The poet, then, carries history not as history – but as the fundament upon which is based the present. This is what I mean by ‘feeling’ the past rather than necessarily knowing it (being ‘good at history’ in terms of dates and events, important though that also is).

In a week when the government published its findings on and hopes for the British film industry, it strikes me that a film like Akomfrah’s is all the more important to champion.

The document published – which admittedly I have only glossed – talks a good game of supporting diversity in British independent cinema. And many of the films cited – usual suspects including not just The King’s Speech (Tom Hooper, UK, 2010), but also people like Terence Davies – would arguably make us think that this diversity extends beyond the popular appeal of the former and into the ‘art house’ realm of the latter.

But… One gets the jittery feeling reading the document that it really does mean supporting more mainstream cinema – The Inbetweeners Movies (Ben Palmer, UK, 2011) was a commercial hit, don’t you know? So why not make more films like it? – with not so much regard for art cinema of the kind that Akomfrah has made here, and which does not have much/any of the commercial appeal of British comedies and heritage films.

Given the year and a half turnaround on The Nine Muses between the London Film Festival and its current cinema release (showing only at the glorious ICA at present), one worries for films like Akomfrah’s: it must take a lot of persuading for someone finally to agree to stump up cash to take on the risk of even a one-week run at a single screen in London. Sure, DVD sales will be reasonable, but even with the plaudits on the poster (testimony to the failing power of journalists to convince anyone other than the pre-converted to step out of the multiplex?; there were 9 (nine) people at the beginning and 7 (seven) at the end of the screening I attended), The Nine Muses is still obviously struggling. And with the government paper’s emphasis on the profitability of films, one cannot see labours of love like Akomfrah’s being anything other than lost in the future.

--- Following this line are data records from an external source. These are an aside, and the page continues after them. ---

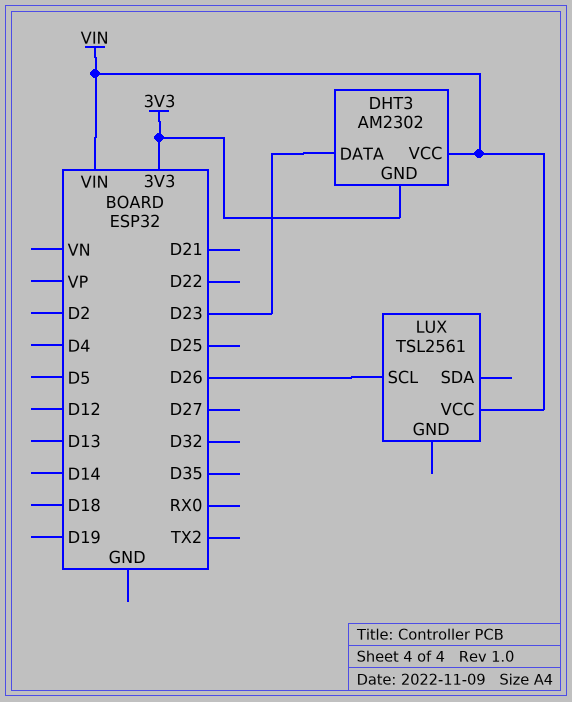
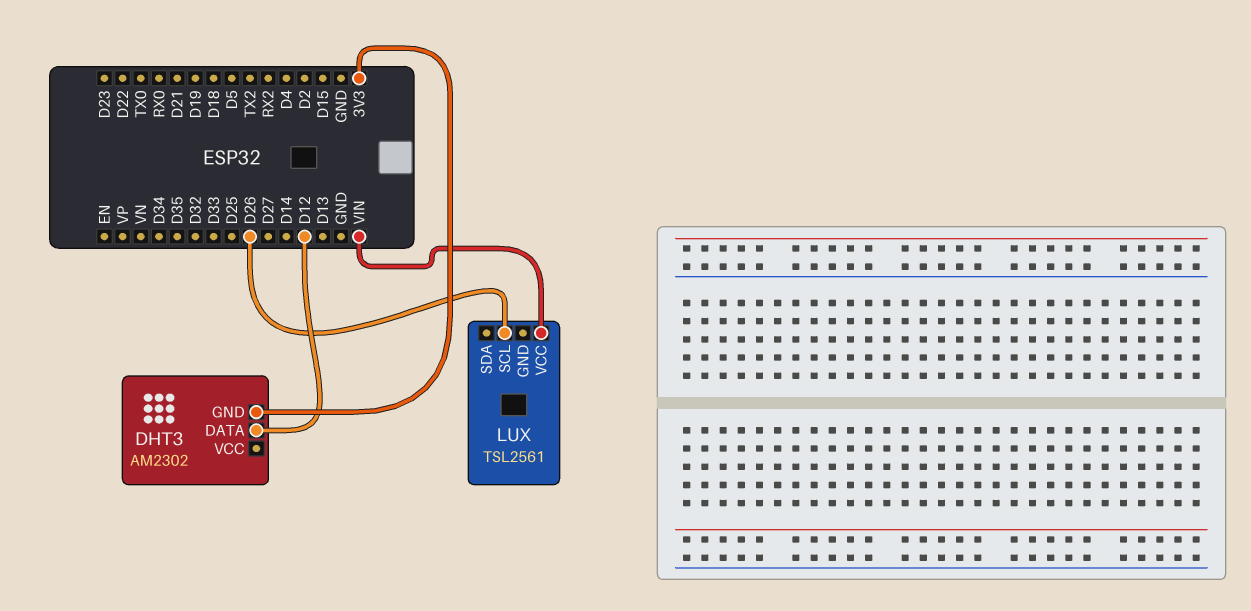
DHT3 pin DATA: D23 -> D12
DHT3 pin VCC: VIN -> none

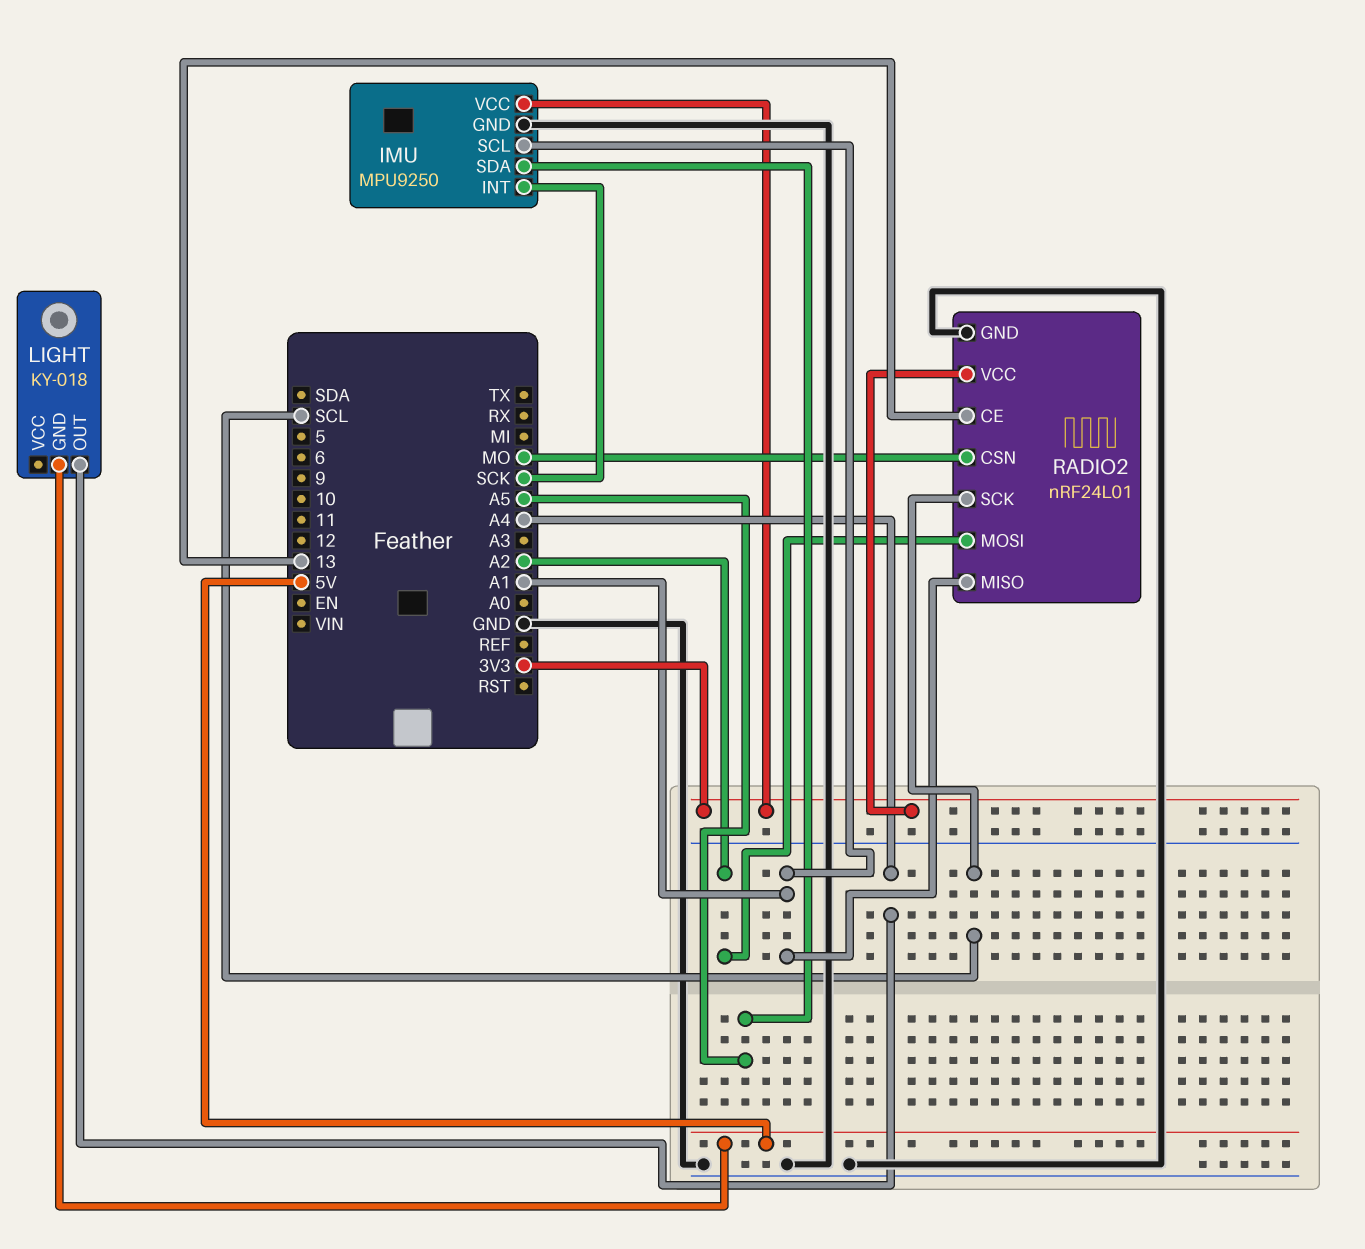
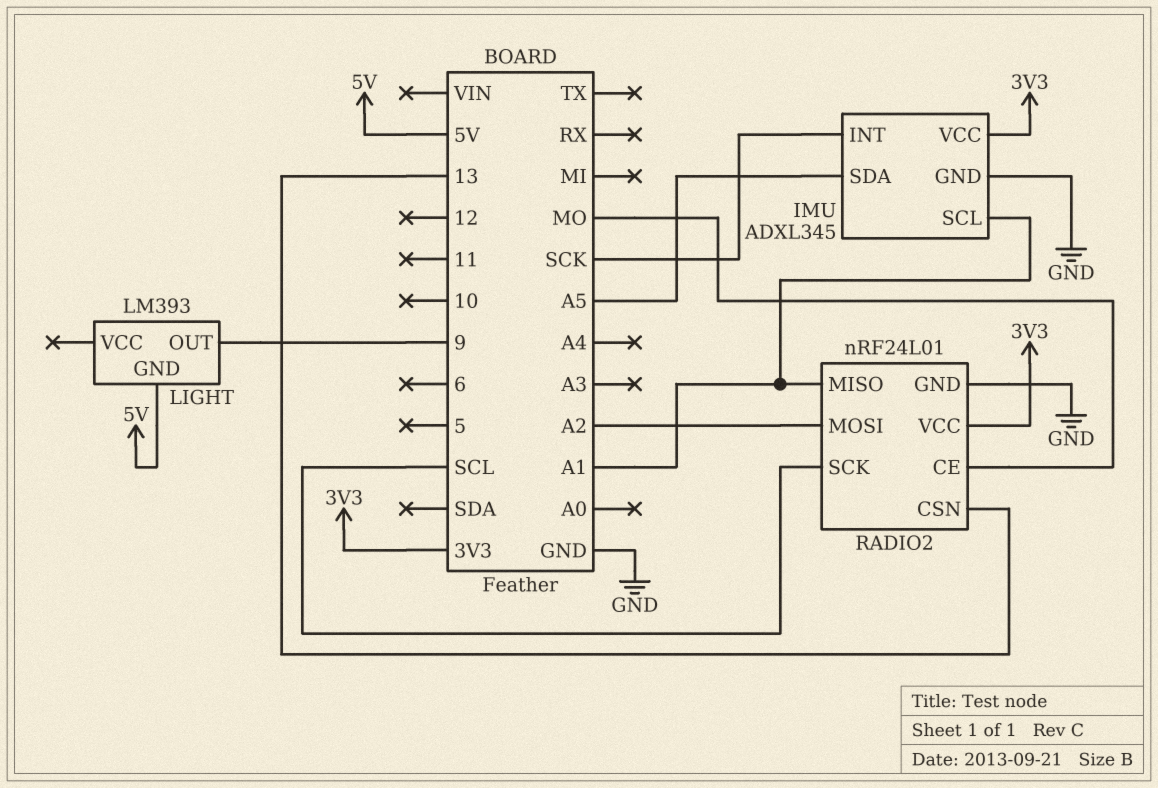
IMU: MPU9250 -> ADXL345
LIGHT: KY-018 -> LM393
LIGHT pin OUT: A4 -> 9
RADIO2 pin CE: 13 -> MO
RADIO2 pin CSN: MO -> 13

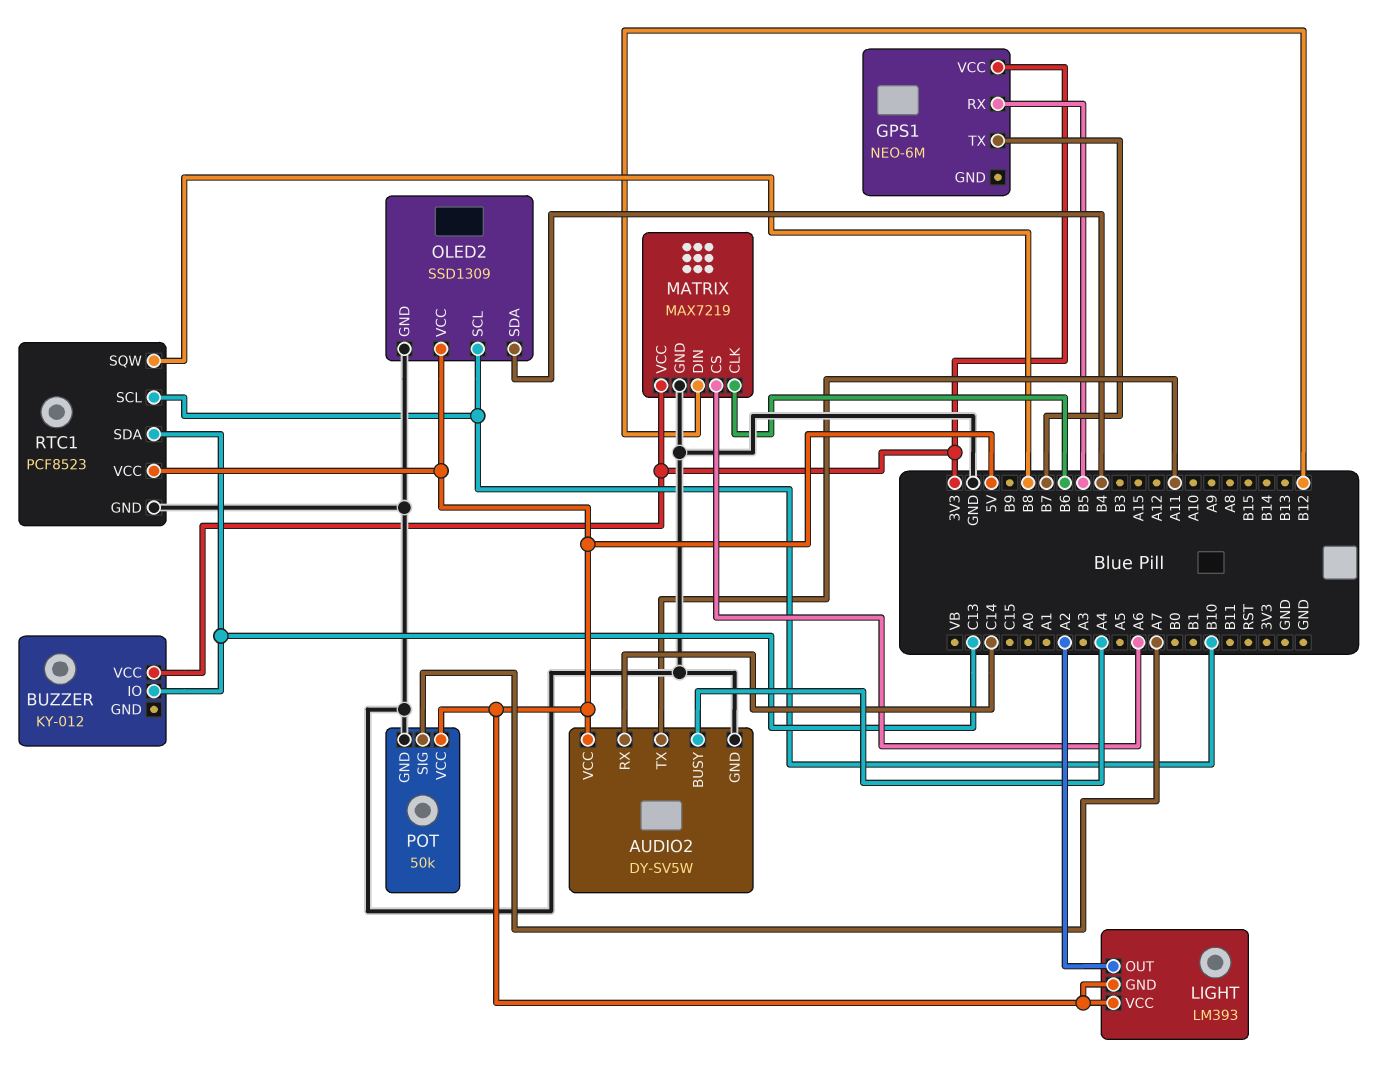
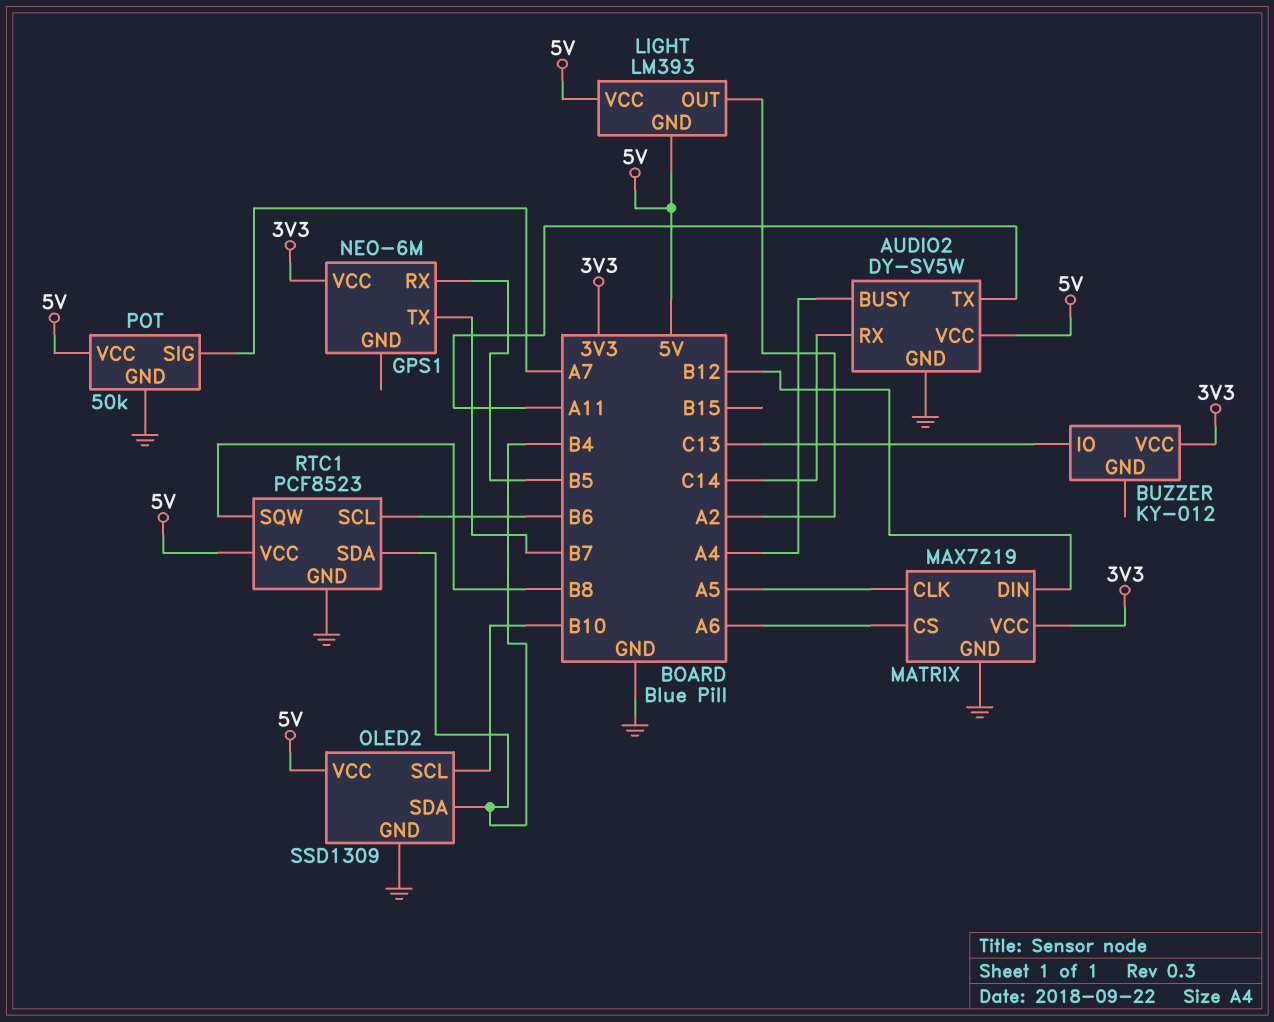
MATRIX pin CLK: B6 -> A5
RTC1 pin SCL: B10 -> B6
RTC1 pin SDA: C13 -> B4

And yet, this is the kind of film precisely to support as vociferously and as eloquently as possible. It is a poem that deserves to be seen repeatedly, and even if it is ‘lost’ on some people (those who walked out of the screening I attended?), its feeling for, or sense of, history – and not in the sense of the ‘great man’ myth peddled by The King’s Speech, but, rather, in the way that human lives in a collective sense prop up and enable any great man (or woman) to exist at all – is what makes it worth promoting.

I know I’ll carry on making movies for nothing – and I more or less expect never to get funding for my films. Sad though this makes me (if I allow my vanity to speak), a superior talent like Akomfrah should be supported at every level: by funders and by audiences.

See The Nine Muses, then, before it is too late.